**ABOUT THIS TASK**
In each item of the material below, change "describe" to "explain" and reproduce the text with everything else unchanged. Leave the pictures out of your answer.

**DATA SEGMENT**
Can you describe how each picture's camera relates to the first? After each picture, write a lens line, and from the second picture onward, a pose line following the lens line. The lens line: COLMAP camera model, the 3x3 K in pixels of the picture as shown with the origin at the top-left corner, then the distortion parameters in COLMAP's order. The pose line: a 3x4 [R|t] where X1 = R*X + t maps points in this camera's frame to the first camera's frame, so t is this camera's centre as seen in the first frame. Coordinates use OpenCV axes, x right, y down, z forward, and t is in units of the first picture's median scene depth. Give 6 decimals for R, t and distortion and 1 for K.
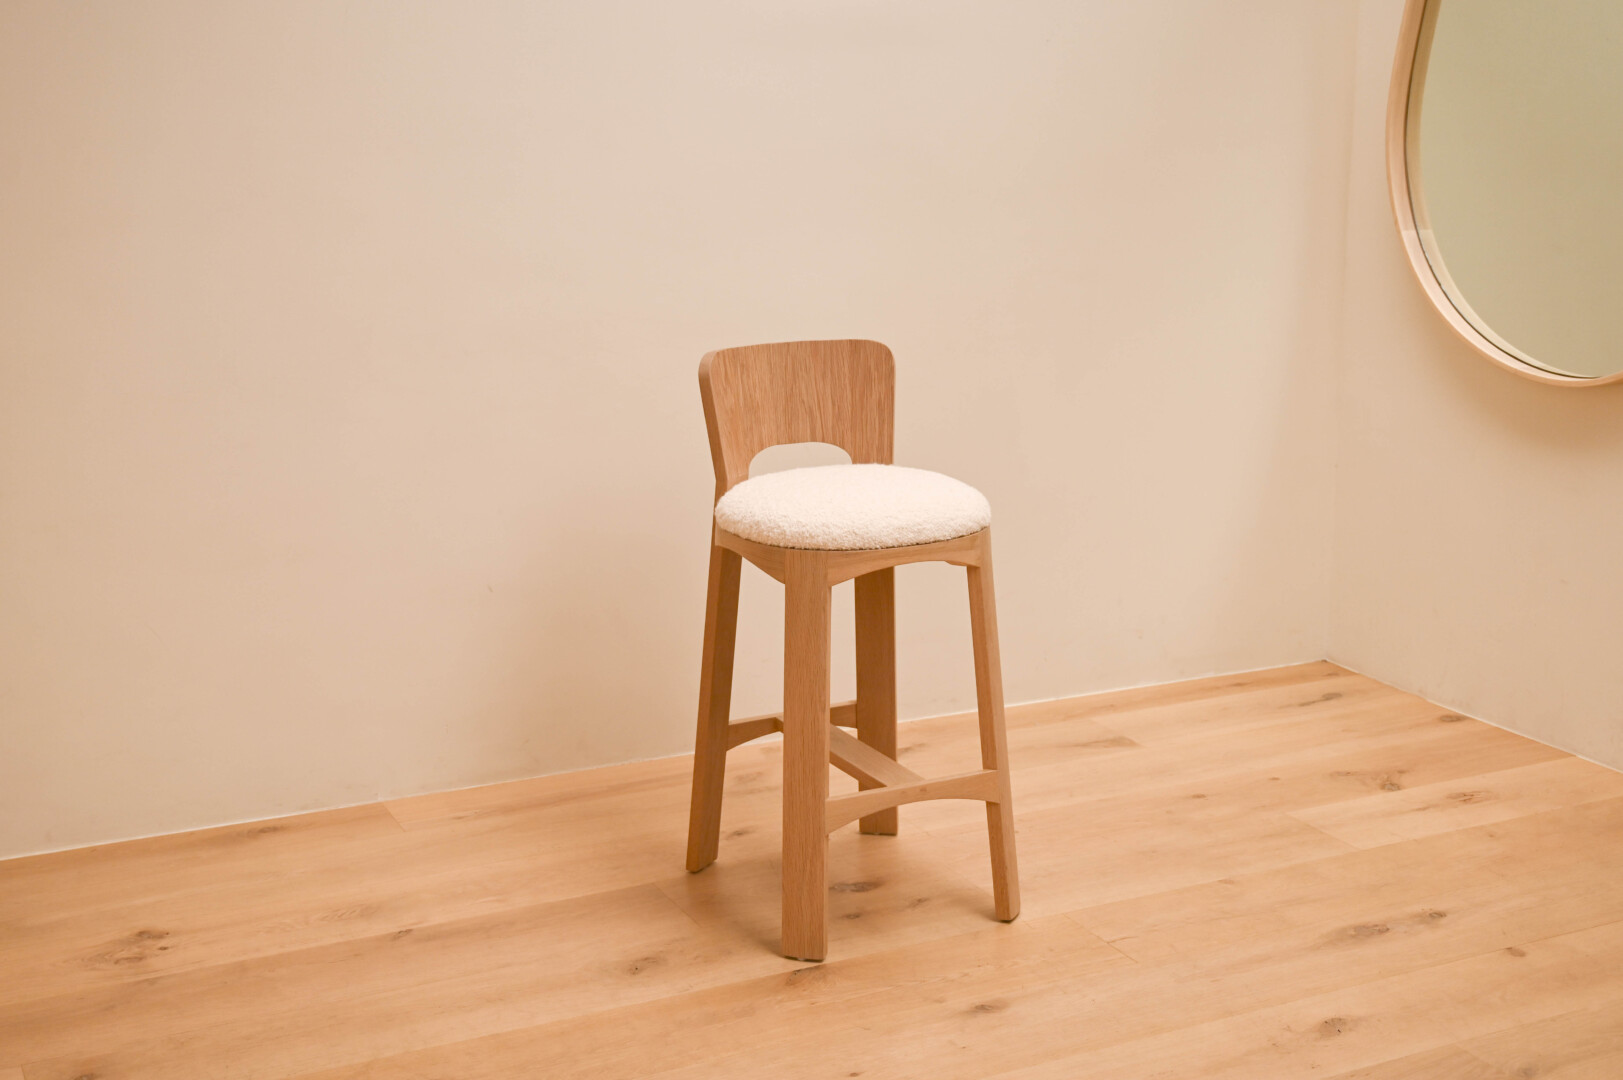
lens RADIAL K [[2089.2, 0, 811.5], [0, 2089.2, 540.0], [0, 0, 1]] dist [-0.009315, 0.003590]
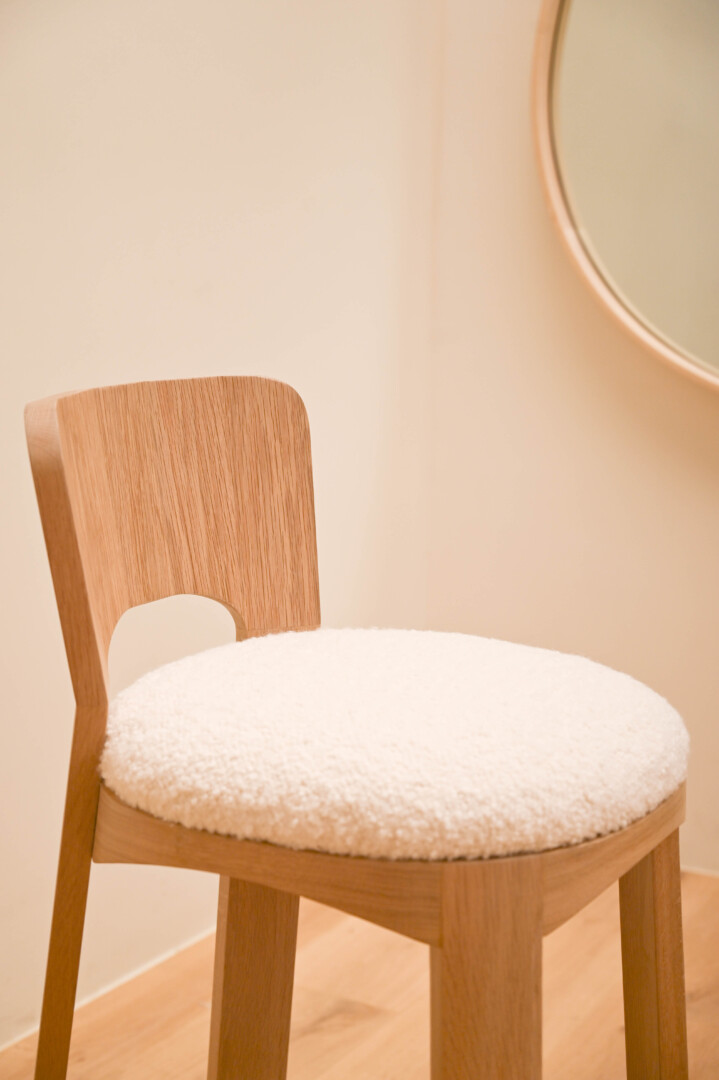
lens RADIAL K [[1899.2, 0, 359.5], [0, 1899.2, 540.0], [0, 0, 1]] dist [-0.023993, -0.112585]
pose [[0.811053, -0.075782, 0.580043, -0.215182], [0.097624, 0.995202, -0.006481, -0.052869], [-0.576769, 0.061883, 0.814560, 0.631135]]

**RESPONSE**
Can you explain how each picture's camera relates to the first? After each picture, write a lens line, and from the second picture onward, a pose line following the lens line. The lens line: COLMAP camera model, the 3x3 K in pixels of the picture as shown with the origin at the top-left corner, then the distortion parameters in COLMAP's order. The pose line: a 3x4 [R|t] where X1 = R*X + t maps points in this camera's frame to the first camera's frame, so t is this camera's centre as seen in the first frame. Coordinates use OpenCV axes, x right, y down, z forward, and t is in units of the first picture's median scene depth. Give 6 decimals for R, t and distortion and 1 for K.
lens RADIAL K [[2089.2, 0, 811.5], [0, 2089.2, 540.0], [0, 0, 1]] dist [-0.009315, 0.003590]
lens RADIAL K [[1899.2, 0, 359.5], [0, 1899.2, 540.0], [0, 0, 1]] dist [-0.023993, -0.112585]
pose [[0.811053, -0.075782, 0.580043, -0.215182], [0.097624, 0.995202, -0.006481, -0.052869], [-0.576769, 0.061883, 0.814560, 0.631135]]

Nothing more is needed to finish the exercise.